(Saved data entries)
--------------------
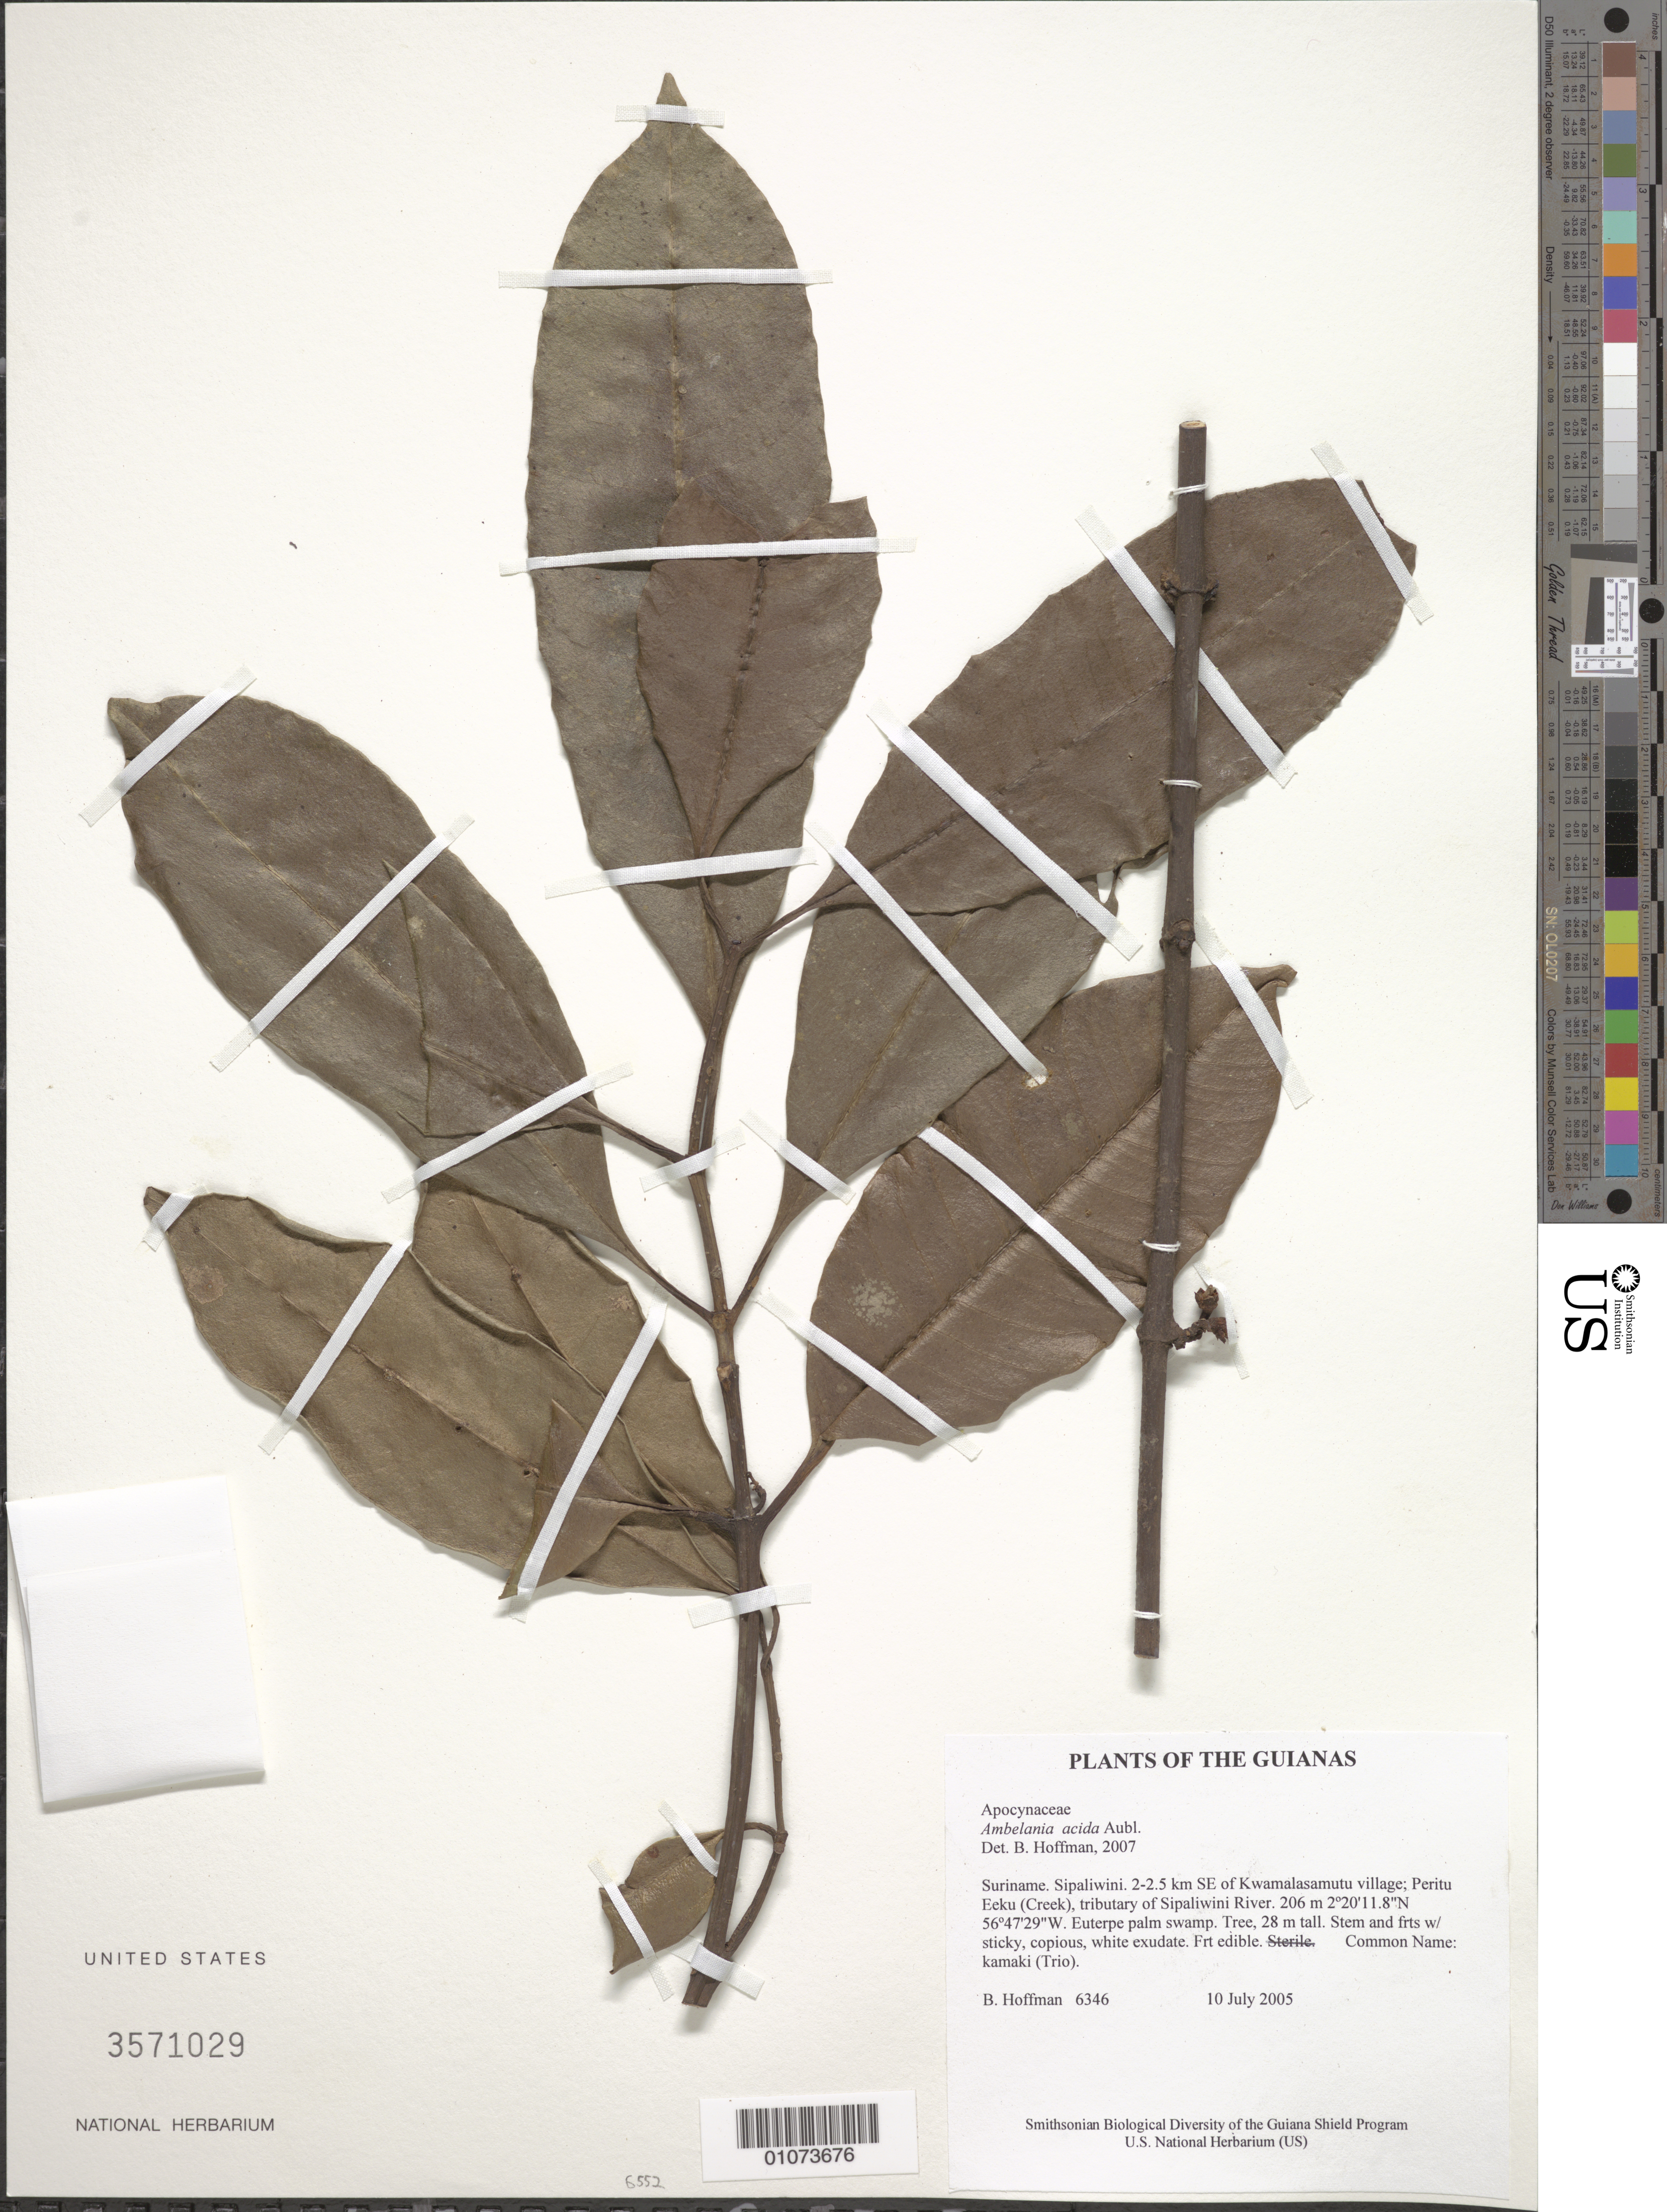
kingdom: Plantae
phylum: Tracheophyta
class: Magnoliopsida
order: Gentianales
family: Apocynaceae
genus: Ambelania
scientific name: Ambelania acida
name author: Aubl.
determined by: Hoffman, B.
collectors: B. Hoffman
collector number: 6346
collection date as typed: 10 July 2005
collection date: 2005-07-10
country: Suriname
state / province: Sipaliwini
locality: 2-2.5 km SE of Kwamalasamutu village; Peritu Eeku (Creek), tributary of Sipaliwini River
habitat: Euterpe palm swamp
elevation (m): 206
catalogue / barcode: US 3571029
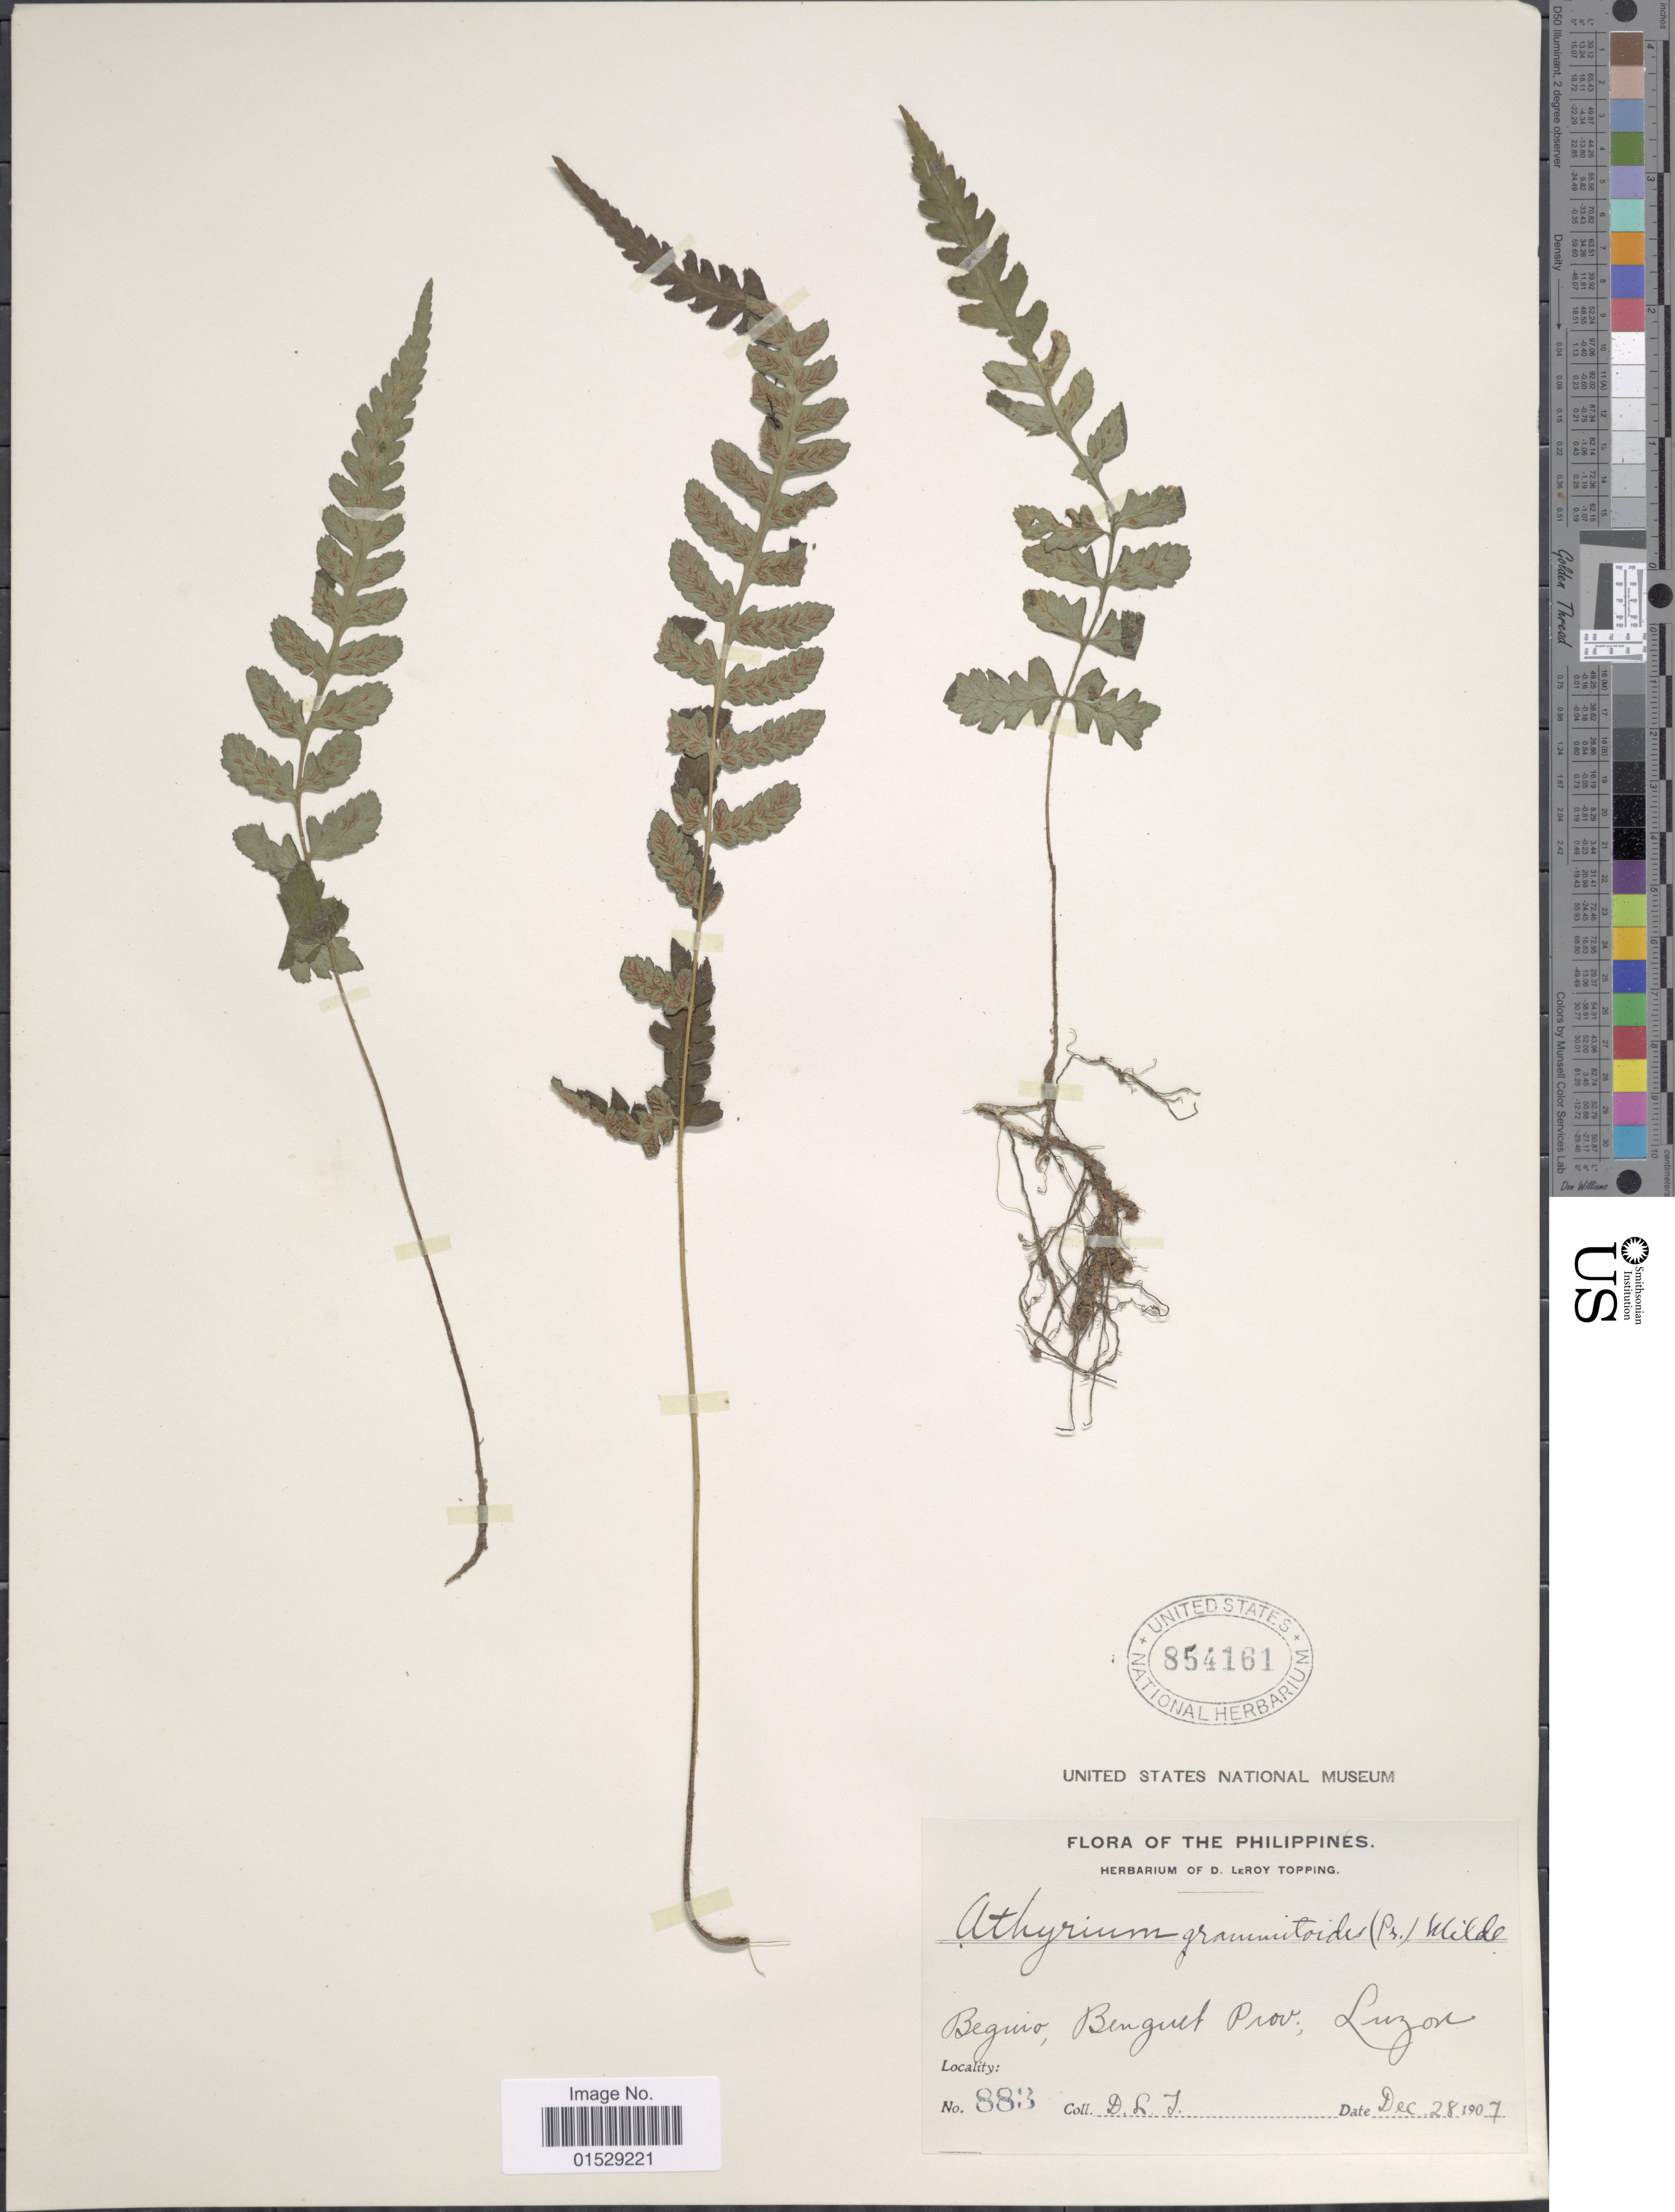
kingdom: Plantae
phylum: Tracheophyta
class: Polypodiopsida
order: Polypodiales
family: Athyriaceae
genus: Deparia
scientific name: Deparia petersenii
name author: (Kunze) M. Kato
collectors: D. L. Topping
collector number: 883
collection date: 1907-12-28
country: Philippines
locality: Beguio, Benguet Prov., Luzon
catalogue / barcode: US 854161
--------------------
▶ TASK TO COMPLETE
Copy every line of the listing above word for word, leaving out the pictures.

▶ COMPLETE ANSWER
kingdom: Plantae
phylum: Tracheophyta
class: Magnoliopsida
order: Gentianales
family: Apocynaceae
genus: Ambelania
scientific name: Ambelania acida
name author: Aubl.
determined by: Hoffman, B.
collectors: B. Hoffman
collector number: 6346
collection date as typed: 10 July 2005
collection date: 2005-07-10
country: Suriname
state / province: Sipaliwini
locality: 2-2.5 km SE of Kwamalasamutu village; Peritu Eeku (Creek), tributary of Sipaliwini River
habitat: Euterpe palm swamp
elevation (m): 206
catalogue / barcode: US 3571029
kingdom: Plantae
phylum: Tracheophyta
class: Polypodiopsida
order: Polypodiales
family: Athyriaceae
genus: Deparia
scientific name: Deparia petersenii
name author: (Kunze) M. Kato
collectors: D. L. Topping
collector number: 883
collection date: 1907-12-28
country: Philippines
locality: Beguio, Benguet Prov., Luzon
catalogue / barcode: US 854161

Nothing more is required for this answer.